How to implement this in your controller

Using the user/name/email example from part 1, here’s the controller code you’ll need to implement this in a Rails 2.x application:

def index
  respond_to do |format|
    format.text do
      headers["Content-Type"] = "text/plain"
      headers["Content-disposition"] = 'attachment; filename="users.txt"'
      render :text => proc { |response, output|
        User.find_each do |u|
          output.write "#{u.name} #{u.email}\n"
        end
      }
    end
  end
end

It turns out in Rails 3.0 render :text doesn’t support passing a proc, so you’ll need this code instead:

def index 
  respond_to do |format|
    format.text do 
      headers["Content-Type"] = "text/plain" 
      headers["Content-disposition"] = 'attachment; filename="users.txt"' 
      erroneous_call_to_proc = false 
      self.response_body = proc { |response, output|
        unless erroneous_call_to_proc
          User.find_each do |u|
            output.write "#{u.name} #{u.email}\n" 
          end 
        end 
        erroneous_call_to_proc = true 
      }
    end 
  end 
end

In both Rails 2.x and Rails 3, the key here is that instead of using a Rails view to render my page, I provide a proc which is later called with the response object and the output stream. The proc can then repeatedly call output.write to stream the response to the client, one user at a time.

Code walk through

There are a few different things going on in this code snippet, so let’s take them one at a time. First, I indicate to the client that the response is going to be a file, and not a standard web page by setting the “Content-Type” and “Content-Disposition” response headers like this:

headers["Content-Type"] = "text/plain"
headers["Content-disposition"] = 'attachment; filename="users.txt"'

Now the browser knows it’s going to receive a text file called “users.txt.” Note that normally in a Rails app you would use send_file or send_data to set these headers, but these functions don’t support streaming data in this manner. (Hmm... sounds like an opportunity for a Rails patch or plugin.) Also, if you knew ahead of time exactly how much data you were going to send to the client, you could also set the “Content-Size” header allowing the browser to display the total download size and correctly calculate the download time remaining.

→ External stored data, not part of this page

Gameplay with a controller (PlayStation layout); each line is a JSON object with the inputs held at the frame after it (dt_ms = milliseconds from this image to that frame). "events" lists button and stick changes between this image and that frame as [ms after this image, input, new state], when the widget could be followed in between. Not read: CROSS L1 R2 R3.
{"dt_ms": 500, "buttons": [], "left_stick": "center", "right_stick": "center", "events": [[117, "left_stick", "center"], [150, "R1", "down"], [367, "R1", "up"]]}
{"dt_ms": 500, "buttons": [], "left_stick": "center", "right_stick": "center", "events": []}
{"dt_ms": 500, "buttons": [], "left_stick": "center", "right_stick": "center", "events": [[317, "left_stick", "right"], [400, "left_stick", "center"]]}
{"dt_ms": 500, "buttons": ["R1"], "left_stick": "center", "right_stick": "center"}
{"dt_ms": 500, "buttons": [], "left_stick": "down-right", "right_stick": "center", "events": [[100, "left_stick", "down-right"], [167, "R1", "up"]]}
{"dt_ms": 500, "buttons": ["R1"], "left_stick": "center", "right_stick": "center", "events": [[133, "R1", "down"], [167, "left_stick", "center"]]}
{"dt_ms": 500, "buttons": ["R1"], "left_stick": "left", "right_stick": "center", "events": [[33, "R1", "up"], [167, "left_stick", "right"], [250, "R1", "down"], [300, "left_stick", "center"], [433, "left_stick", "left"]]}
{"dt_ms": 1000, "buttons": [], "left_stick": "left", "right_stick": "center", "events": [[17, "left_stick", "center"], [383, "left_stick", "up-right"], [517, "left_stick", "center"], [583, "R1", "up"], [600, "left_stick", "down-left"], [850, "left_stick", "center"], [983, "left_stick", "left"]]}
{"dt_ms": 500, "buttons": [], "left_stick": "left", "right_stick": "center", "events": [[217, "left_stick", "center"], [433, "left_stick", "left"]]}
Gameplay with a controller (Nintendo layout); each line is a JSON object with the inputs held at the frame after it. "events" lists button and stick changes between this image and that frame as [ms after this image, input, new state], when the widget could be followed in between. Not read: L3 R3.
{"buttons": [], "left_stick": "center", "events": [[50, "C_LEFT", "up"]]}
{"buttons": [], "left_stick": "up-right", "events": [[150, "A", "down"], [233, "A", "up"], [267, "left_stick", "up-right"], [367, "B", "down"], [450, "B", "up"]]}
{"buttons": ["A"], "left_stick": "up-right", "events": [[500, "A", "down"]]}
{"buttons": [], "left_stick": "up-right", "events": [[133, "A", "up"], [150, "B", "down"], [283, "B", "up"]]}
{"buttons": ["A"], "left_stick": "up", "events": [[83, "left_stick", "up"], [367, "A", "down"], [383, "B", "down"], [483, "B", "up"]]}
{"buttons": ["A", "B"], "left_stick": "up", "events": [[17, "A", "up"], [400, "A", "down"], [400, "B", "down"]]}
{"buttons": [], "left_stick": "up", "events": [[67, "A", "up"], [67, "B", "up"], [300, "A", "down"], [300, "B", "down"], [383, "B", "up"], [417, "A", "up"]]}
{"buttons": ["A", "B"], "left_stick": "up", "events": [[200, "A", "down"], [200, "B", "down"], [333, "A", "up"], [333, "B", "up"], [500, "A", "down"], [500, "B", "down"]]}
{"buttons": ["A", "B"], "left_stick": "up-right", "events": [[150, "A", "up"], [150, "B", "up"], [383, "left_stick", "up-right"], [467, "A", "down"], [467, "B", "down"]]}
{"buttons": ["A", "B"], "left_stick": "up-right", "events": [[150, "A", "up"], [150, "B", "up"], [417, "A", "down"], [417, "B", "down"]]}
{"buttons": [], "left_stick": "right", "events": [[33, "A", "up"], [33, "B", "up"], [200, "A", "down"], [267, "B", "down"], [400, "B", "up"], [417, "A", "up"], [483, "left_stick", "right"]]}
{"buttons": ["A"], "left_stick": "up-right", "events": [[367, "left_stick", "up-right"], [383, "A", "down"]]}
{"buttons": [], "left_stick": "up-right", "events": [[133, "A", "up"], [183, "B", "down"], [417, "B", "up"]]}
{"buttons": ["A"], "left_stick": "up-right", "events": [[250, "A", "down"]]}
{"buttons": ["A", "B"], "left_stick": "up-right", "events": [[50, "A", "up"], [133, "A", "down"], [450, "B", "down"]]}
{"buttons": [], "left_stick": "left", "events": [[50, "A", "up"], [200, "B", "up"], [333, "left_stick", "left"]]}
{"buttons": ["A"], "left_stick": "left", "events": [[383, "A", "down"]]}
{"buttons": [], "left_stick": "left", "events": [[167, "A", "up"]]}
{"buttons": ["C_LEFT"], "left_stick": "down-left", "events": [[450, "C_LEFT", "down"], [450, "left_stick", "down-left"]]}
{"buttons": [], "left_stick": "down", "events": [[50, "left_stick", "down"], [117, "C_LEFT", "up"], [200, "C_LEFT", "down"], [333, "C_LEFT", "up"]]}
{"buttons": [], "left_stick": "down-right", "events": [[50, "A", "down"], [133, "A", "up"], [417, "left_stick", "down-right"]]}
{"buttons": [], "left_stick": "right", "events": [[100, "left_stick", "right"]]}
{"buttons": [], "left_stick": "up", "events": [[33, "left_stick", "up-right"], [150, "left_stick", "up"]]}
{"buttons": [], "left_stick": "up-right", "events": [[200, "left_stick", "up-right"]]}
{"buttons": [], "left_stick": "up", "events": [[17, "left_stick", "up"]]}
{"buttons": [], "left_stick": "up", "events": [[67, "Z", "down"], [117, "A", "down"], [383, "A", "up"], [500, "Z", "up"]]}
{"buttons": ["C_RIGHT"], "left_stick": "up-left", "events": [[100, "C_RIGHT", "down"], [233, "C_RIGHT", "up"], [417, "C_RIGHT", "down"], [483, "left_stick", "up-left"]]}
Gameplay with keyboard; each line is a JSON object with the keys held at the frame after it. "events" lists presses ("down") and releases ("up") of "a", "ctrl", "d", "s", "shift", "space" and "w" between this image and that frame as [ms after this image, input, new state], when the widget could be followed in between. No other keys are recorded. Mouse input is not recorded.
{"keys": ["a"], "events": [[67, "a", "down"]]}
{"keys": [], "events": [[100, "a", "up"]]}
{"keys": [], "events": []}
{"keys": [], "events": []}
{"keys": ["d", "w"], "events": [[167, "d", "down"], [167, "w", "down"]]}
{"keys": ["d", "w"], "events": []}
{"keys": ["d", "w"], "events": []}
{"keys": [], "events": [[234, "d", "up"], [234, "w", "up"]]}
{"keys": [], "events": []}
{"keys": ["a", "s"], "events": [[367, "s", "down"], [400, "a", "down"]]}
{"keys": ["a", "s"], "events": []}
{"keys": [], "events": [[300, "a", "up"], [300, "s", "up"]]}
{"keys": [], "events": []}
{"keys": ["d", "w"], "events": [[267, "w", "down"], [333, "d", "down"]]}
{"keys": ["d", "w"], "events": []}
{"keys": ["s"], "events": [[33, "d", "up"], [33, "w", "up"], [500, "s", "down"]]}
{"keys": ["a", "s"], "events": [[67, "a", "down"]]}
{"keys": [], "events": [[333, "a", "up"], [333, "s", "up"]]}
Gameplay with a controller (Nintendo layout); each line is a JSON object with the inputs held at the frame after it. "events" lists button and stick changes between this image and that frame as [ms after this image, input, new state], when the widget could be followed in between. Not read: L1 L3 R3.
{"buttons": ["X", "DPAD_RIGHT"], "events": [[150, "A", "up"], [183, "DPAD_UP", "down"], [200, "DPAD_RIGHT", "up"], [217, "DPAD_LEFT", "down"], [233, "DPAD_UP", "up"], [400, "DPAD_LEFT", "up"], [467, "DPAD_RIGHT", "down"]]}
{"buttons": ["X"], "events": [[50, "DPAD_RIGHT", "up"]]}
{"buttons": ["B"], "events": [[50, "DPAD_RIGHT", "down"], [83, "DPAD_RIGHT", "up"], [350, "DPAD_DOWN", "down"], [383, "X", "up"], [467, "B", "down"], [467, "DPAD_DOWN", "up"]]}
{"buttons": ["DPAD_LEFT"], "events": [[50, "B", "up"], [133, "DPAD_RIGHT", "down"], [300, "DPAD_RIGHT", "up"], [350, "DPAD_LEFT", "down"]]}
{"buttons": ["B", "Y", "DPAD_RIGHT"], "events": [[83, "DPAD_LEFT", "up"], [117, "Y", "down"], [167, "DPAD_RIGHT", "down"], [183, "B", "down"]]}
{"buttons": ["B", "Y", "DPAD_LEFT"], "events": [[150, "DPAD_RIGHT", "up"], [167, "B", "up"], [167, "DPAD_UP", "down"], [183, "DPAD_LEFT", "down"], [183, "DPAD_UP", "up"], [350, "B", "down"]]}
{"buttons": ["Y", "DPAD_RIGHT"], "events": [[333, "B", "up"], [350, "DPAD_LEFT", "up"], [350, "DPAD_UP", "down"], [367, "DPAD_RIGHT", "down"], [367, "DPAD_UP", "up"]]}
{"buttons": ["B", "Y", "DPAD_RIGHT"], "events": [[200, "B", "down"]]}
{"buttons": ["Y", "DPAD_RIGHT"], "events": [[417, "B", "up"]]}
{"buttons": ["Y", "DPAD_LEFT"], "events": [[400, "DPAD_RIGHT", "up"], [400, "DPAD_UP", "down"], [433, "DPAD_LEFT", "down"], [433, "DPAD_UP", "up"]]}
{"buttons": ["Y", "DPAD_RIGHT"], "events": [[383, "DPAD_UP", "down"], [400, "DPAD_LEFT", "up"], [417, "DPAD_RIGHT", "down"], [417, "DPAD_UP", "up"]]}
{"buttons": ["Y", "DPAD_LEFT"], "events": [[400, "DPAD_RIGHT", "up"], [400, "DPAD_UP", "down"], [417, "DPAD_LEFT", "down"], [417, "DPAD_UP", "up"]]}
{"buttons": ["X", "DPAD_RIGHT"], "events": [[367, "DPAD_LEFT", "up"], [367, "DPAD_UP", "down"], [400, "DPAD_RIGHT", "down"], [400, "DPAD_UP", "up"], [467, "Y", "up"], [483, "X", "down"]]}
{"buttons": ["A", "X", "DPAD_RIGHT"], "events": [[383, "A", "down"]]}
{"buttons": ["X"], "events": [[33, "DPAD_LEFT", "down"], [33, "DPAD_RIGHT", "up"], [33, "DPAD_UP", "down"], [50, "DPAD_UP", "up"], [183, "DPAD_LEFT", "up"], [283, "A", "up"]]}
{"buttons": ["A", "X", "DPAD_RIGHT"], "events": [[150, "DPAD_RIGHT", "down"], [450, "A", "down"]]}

Next, I call render :text and provide a proc instead of the actual text response. Rails will return from the controller action immediately, but later call the proc when it’s time to generate the response.

render :text => proc { |response, output|

As I said earlier, for Rails 3.0 you need to directly set self.response_body, instead of calling render :text.

self.response_body = proc { |response, output|

Finally, inside the proc, I have two variables available to me: the response object and also the output stream. By calling output.write, I’m able to send whatever text I would like to the client, which will be immediately streamed to the network. In this example, what I do inside the response proc is call User.find_each to iterate over all of the user records, calling output.write for each one.

User.find_each do |u|
  output.write "#{u.name} #{u.email}\n"
end

Note: right now for Rails 3 it turns out there’s a bug that causes the response proc to be called one extra time. To avoid repeating all of the SQL queries unnecessarily, I’ve added a bit of code to ignore the second call to the proc:

def index 
  respond_to do |format|
    format.text do 
      headers["Content-Type"] = "text/plain" 
      headers["Content-disposition"] = 'attachment; filename="users.txt"' 
      erroneous_call_to_proc = false 
      self.response_body = proc { |response, output|
        unless erroneous_call_to_proc
          User.find_each do |u|
            output.write "#{u.name} #{u.email}\n" 
          end 
        end 
        erroneous_call_to_proc = true       }
    end 
  end 
end

Yes, this is super ugly but for now might be the only option for streaming in Rails 3. Hopefully in an upcoming version of Rails 3.0.x this will be fixed. I might even try to submit a Rails patch myself if I have time.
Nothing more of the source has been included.